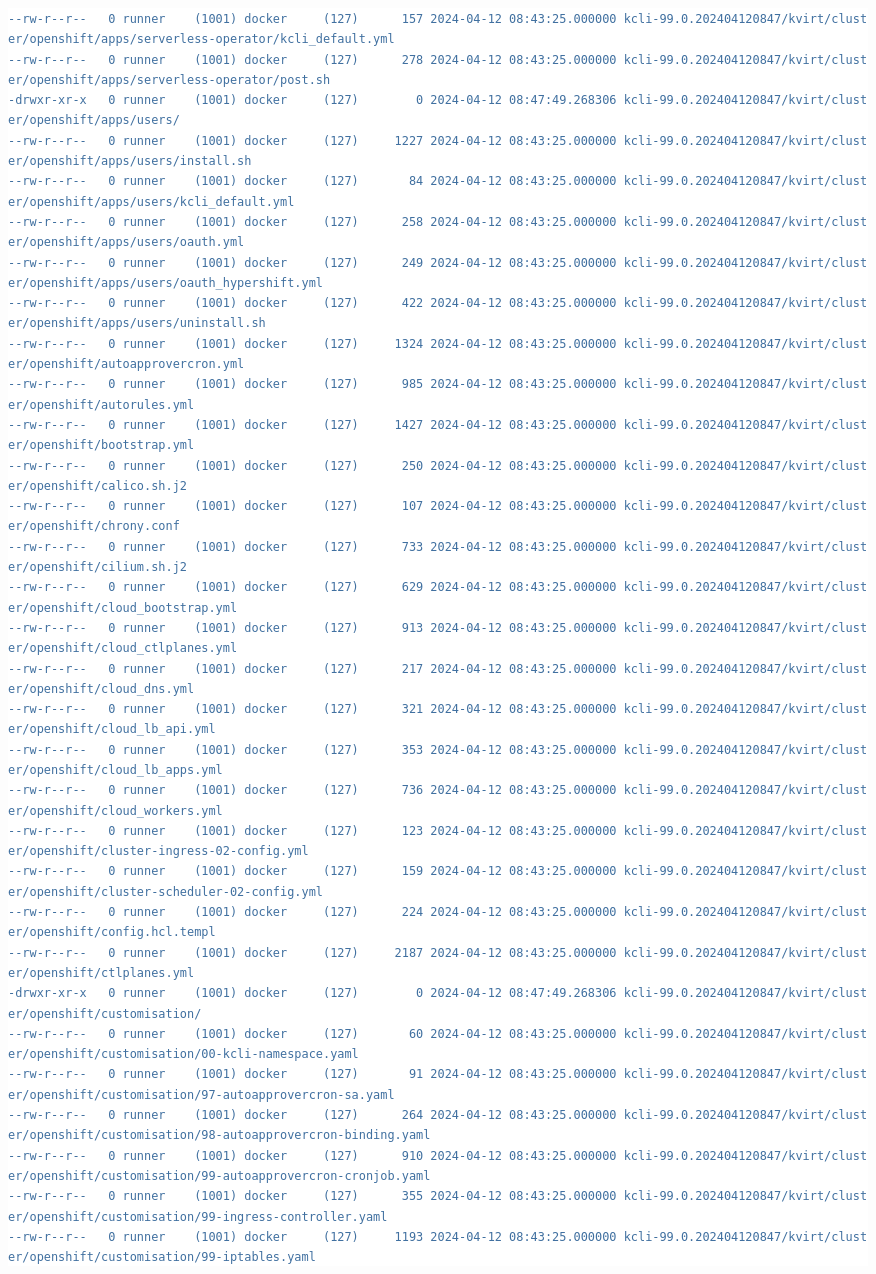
 ```diff
--rw-r--r--   0 runner    (1001) docker     (127)      157 2024-04-12 08:43:25.000000 kcli-99.0.202404120847/kvirt/cluster/openshift/apps/serverless-operator/kcli_default.yml
--rw-r--r--   0 runner    (1001) docker     (127)      278 2024-04-12 08:43:25.000000 kcli-99.0.202404120847/kvirt/cluster/openshift/apps/serverless-operator/post.sh
-drwxr-xr-x   0 runner    (1001) docker     (127)        0 2024-04-12 08:47:49.268306 kcli-99.0.202404120847/kvirt/cluster/openshift/apps/users/
--rw-r--r--   0 runner    (1001) docker     (127)     1227 2024-04-12 08:43:25.000000 kcli-99.0.202404120847/kvirt/cluster/openshift/apps/users/install.sh
--rw-r--r--   0 runner    (1001) docker     (127)       84 2024-04-12 08:43:25.000000 kcli-99.0.202404120847/kvirt/cluster/openshift/apps/users/kcli_default.yml
--rw-r--r--   0 runner    (1001) docker     (127)      258 2024-04-12 08:43:25.000000 kcli-99.0.202404120847/kvirt/cluster/openshift/apps/users/oauth.yml
--rw-r--r--   0 runner    (1001) docker     (127)      249 2024-04-12 08:43:25.000000 kcli-99.0.202404120847/kvirt/cluster/openshift/apps/users/oauth_hypershift.yml
--rw-r--r--   0 runner    (1001) docker     (127)      422 2024-04-12 08:43:25.000000 kcli-99.0.202404120847/kvirt/cluster/openshift/apps/users/uninstall.sh
--rw-r--r--   0 runner    (1001) docker     (127)     1324 2024-04-12 08:43:25.000000 kcli-99.0.202404120847/kvirt/cluster/openshift/autoapprovercron.yml
--rw-r--r--   0 runner    (1001) docker     (127)      985 2024-04-12 08:43:25.000000 kcli-99.0.202404120847/kvirt/cluster/openshift/autorules.yml
--rw-r--r--   0 runner    (1001) docker     (127)     1427 2024-04-12 08:43:25.000000 kcli-99.0.202404120847/kvirt/cluster/openshift/bootstrap.yml
--rw-r--r--   0 runner    (1001) docker     (127)      250 2024-04-12 08:43:25.000000 kcli-99.0.202404120847/kvirt/cluster/openshift/calico.sh.j2
--rw-r--r--   0 runner    (1001) docker     (127)      107 2024-04-12 08:43:25.000000 kcli-99.0.202404120847/kvirt/cluster/openshift/chrony.conf
--rw-r--r--   0 runner    (1001) docker     (127)      733 2024-04-12 08:43:25.000000 kcli-99.0.202404120847/kvirt/cluster/openshift/cilium.sh.j2
--rw-r--r--   0 runner    (1001) docker     (127)      629 2024-04-12 08:43:25.000000 kcli-99.0.202404120847/kvirt/cluster/openshift/cloud_bootstrap.yml
--rw-r--r--   0 runner    (1001) docker     (127)      913 2024-04-12 08:43:25.000000 kcli-99.0.202404120847/kvirt/cluster/openshift/cloud_ctlplanes.yml
--rw-r--r--   0 runner    (1001) docker     (127)      217 2024-04-12 08:43:25.000000 kcli-99.0.202404120847/kvirt/cluster/openshift/cloud_dns.yml
--rw-r--r--   0 runner    (1001) docker     (127)      321 2024-04-12 08:43:25.000000 kcli-99.0.202404120847/kvirt/cluster/openshift/cloud_lb_api.yml
--rw-r--r--   0 runner    (1001) docker     (127)      353 2024-04-12 08:43:25.000000 kcli-99.0.202404120847/kvirt/cluster/openshift/cloud_lb_apps.yml
--rw-r--r--   0 runner    (1001) docker     (127)      736 2024-04-12 08:43:25.000000 kcli-99.0.202404120847/kvirt/cluster/openshift/cloud_workers.yml
--rw-r--r--   0 runner    (1001) docker     (127)      123 2024-04-12 08:43:25.000000 kcli-99.0.202404120847/kvirt/cluster/openshift/cluster-ingress-02-config.yml
--rw-r--r--   0 runner    (1001) docker     (127)      159 2024-04-12 08:43:25.000000 kcli-99.0.202404120847/kvirt/cluster/openshift/cluster-scheduler-02-config.yml
--rw-r--r--   0 runner    (1001) docker     (127)      224 2024-04-12 08:43:25.000000 kcli-99.0.202404120847/kvirt/cluster/openshift/config.hcl.templ
--rw-r--r--   0 runner    (1001) docker     (127)     2187 2024-04-12 08:43:25.000000 kcli-99.0.202404120847/kvirt/cluster/openshift/ctlplanes.yml
-drwxr-xr-x   0 runner    (1001) docker     (127)        0 2024-04-12 08:47:49.268306 kcli-99.0.202404120847/kvirt/cluster/openshift/customisation/
--rw-r--r--   0 runner    (1001) docker     (127)       60 2024-04-12 08:43:25.000000 kcli-99.0.202404120847/kvirt/cluster/openshift/customisation/00-kcli-namespace.yaml
--rw-r--r--   0 runner    (1001) docker     (127)       91 2024-04-12 08:43:25.000000 kcli-99.0.202404120847/kvirt/cluster/openshift/customisation/97-autoapprovercron-sa.yaml
--rw-r--r--   0 runner    (1001) docker     (127)      264 2024-04-12 08:43:25.000000 kcli-99.0.202404120847/kvirt/cluster/openshift/customisation/98-autoapprovercron-binding.yaml
--rw-r--r--   0 runner    (1001) docker     (127)      910 2024-04-12 08:43:25.000000 kcli-99.0.202404120847/kvirt/cluster/openshift/customisation/99-autoapprovercron-cronjob.yaml
--rw-r--r--   0 runner    (1001) docker     (127)      355 2024-04-12 08:43:25.000000 kcli-99.0.202404120847/kvirt/cluster/openshift/customisation/99-ingress-controller.yaml
--rw-r--r--   0 runner    (1001) docker     (127)     1193 2024-04-12 08:43:25.000000 kcli-99.0.202404120847/kvirt/cluster/openshift/customisation/99-iptables.yaml
```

Work request: None of the images should be copied, but every entry must be given again exactly.

Task result:
 ```diff
--rw-r--r--   0 runner    (1001) docker     (127)      157 2024-04-12 08:43:25.000000 kcli-99.0.202404120847/kvirt/cluster/openshift/apps/serverless-operator/kcli_default.yml
--rw-r--r--   0 runner    (1001) docker     (127)      278 2024-04-12 08:43:25.000000 kcli-99.0.202404120847/kvirt/cluster/openshift/apps/serverless-operator/post.sh
-drwxr-xr-x   0 runner    (1001) docker     (127)        0 2024-04-12 08:47:49.268306 kcli-99.0.202404120847/kvirt/cluster/openshift/apps/users/
--rw-r--r--   0 runner    (1001) docker     (127)     1227 2024-04-12 08:43:25.000000 kcli-99.0.202404120847/kvirt/cluster/openshift/apps/users/install.sh
--rw-r--r--   0 runner    (1001) docker     (127)       84 2024-04-12 08:43:25.000000 kcli-99.0.202404120847/kvirt/cluster/openshift/apps/users/kcli_default.yml
--rw-r--r--   0 runner    (1001) docker     (127)      258 2024-04-12 08:43:25.000000 kcli-99.0.202404120847/kvirt/cluster/openshift/apps/users/oauth.yml
--rw-r--r--   0 runner    (1001) docker     (127)      249 2024-04-12 08:43:25.000000 kcli-99.0.202404120847/kvirt/cluster/openshift/apps/users/oauth_hypershift.yml
--rw-r--r--   0 runner    (1001) docker     (127)      422 2024-04-12 08:43:25.000000 kcli-99.0.202404120847/kvirt/cluster/openshift/apps/users/uninstall.sh
--rw-r--r--   0 runner    (1001) docker     (127)     1324 2024-04-12 08:43:25.000000 kcli-99.0.202404120847/kvirt/cluster/openshift/autoapprovercron.yml
--rw-r--r--   0 runner    (1001) docker     (127)      985 2024-04-12 08:43:25.000000 kcli-99.0.202404120847/kvirt/cluster/openshift/autorules.yml
--rw-r--r--   0 runner    (1001) docker     (127)     1427 2024-04-12 08:43:25.000000 kcli-99.0.202404120847/kvirt/cluster/openshift/bootstrap.yml
--rw-r--r--   0 runner    (1001) docker     (127)      250 2024-04-12 08:43:25.000000 kcli-99.0.202404120847/kvirt/cluster/openshift/calico.sh.j2
--rw-r--r--   0 runner    (1001) docker     (127)      107 2024-04-12 08:43:25.000000 kcli-99.0.202404120847/kvirt/cluster/openshift/chrony.conf
--rw-r--r--   0 runner    (1001) docker     (127)      733 2024-04-12 08:43:25.000000 kcli-99.0.202404120847/kvirt/cluster/openshift/cilium.sh.j2
--rw-r--r--   0 runner    (1001) docker     (127)      629 2024-04-12 08:43:25.000000 kcli-99.0.202404120847/kvirt/cluster/openshift/cloud_bootstrap.yml
--rw-r--r--   0 runner    (1001) docker     (127)      913 2024-04-12 08:43:25.000000 kcli-99.0.202404120847/kvirt/cluster/openshift/cloud_ctlplanes.yml
--rw-r--r--   0 runner    (1001) docker     (127)      217 2024-04-12 08:43:25.000000 kcli-99.0.202404120847/kvirt/cluster/openshift/cloud_dns.yml
--rw-r--r--   0 runner    (1001) docker     (127)      321 2024-04-12 08:43:25.000000 kcli-99.0.202404120847/kvirt/cluster/openshift/cloud_lb_api.yml
--rw-r--r--   0 runner    (1001) docker     (127)      353 2024-04-12 08:43:25.000000 kcli-99.0.202404120847/kvirt/cluster/openshift/cloud_lb_apps.yml
--rw-r--r--   0 runner    (1001) docker     (127)      736 2024-04-12 08:43:25.000000 kcli-99.0.202404120847/kvirt/cluster/openshift/cloud_workers.yml
--rw-r--r--   0 runner    (1001) docker     (127)      123 2024-04-12 08:43:25.000000 kcli-99.0.202404120847/kvirt/cluster/openshift/cluster-ingress-02-config.yml
--rw-r--r--   0 runner    (1001) docker     (127)      159 2024-04-12 08:43:25.000000 kcli-99.0.202404120847/kvirt/cluster/openshift/cluster-scheduler-02-config.yml
--rw-r--r--   0 runner    (1001) docker     (127)      224 2024-04-12 08:43:25.000000 kcli-99.0.202404120847/kvirt/cluster/openshift/config.hcl.templ
--rw-r--r--   0 runner    (1001) docker     (127)     2187 2024-04-12 08:43:25.000000 kcli-99.0.202404120847/kvirt/cluster/openshift/ctlplanes.yml
-drwxr-xr-x   0 runner    (1001) docker     (127)        0 2024-04-12 08:47:49.268306 kcli-99.0.202404120847/kvirt/cluster/openshift/customisation/
--rw-r--r--   0 runner    (1001) docker     (127)       60 2024-04-12 08:43:25.000000 kcli-99.0.202404120847/kvirt/cluster/openshift/customisation/00-kcli-namespace.yaml
--rw-r--r--   0 runner    (1001) docker     (127)       91 2024-04-12 08:43:25.000000 kcli-99.0.202404120847/kvirt/cluster/openshift/customisation/97-autoapprovercron-sa.yaml
--rw-r--r--   0 runner    (1001) docker     (127)      264 2024-04-12 08:43:25.000000 kcli-99.0.202404120847/kvirt/cluster/openshift/customisation/98-autoapprovercron-binding.yaml
--rw-r--r--   0 runner    (1001) docker     (127)      910 2024-04-12 08:43:25.000000 kcli-99.0.202404120847/kvirt/cluster/openshift/customisation/99-autoapprovercron-cronjob.yaml
--rw-r--r--   0 runner    (1001) docker     (127)      355 2024-04-12 08:43:25.000000 kcli-99.0.202404120847/kvirt/cluster/openshift/customisation/99-ingress-controller.yaml
--rw-r--r--   0 runner    (1001) docker     (127)     1193 2024-04-12 08:43:25.000000 kcli-99.0.202404120847/kvirt/cluster/openshift/customisation/99-iptables.yaml
```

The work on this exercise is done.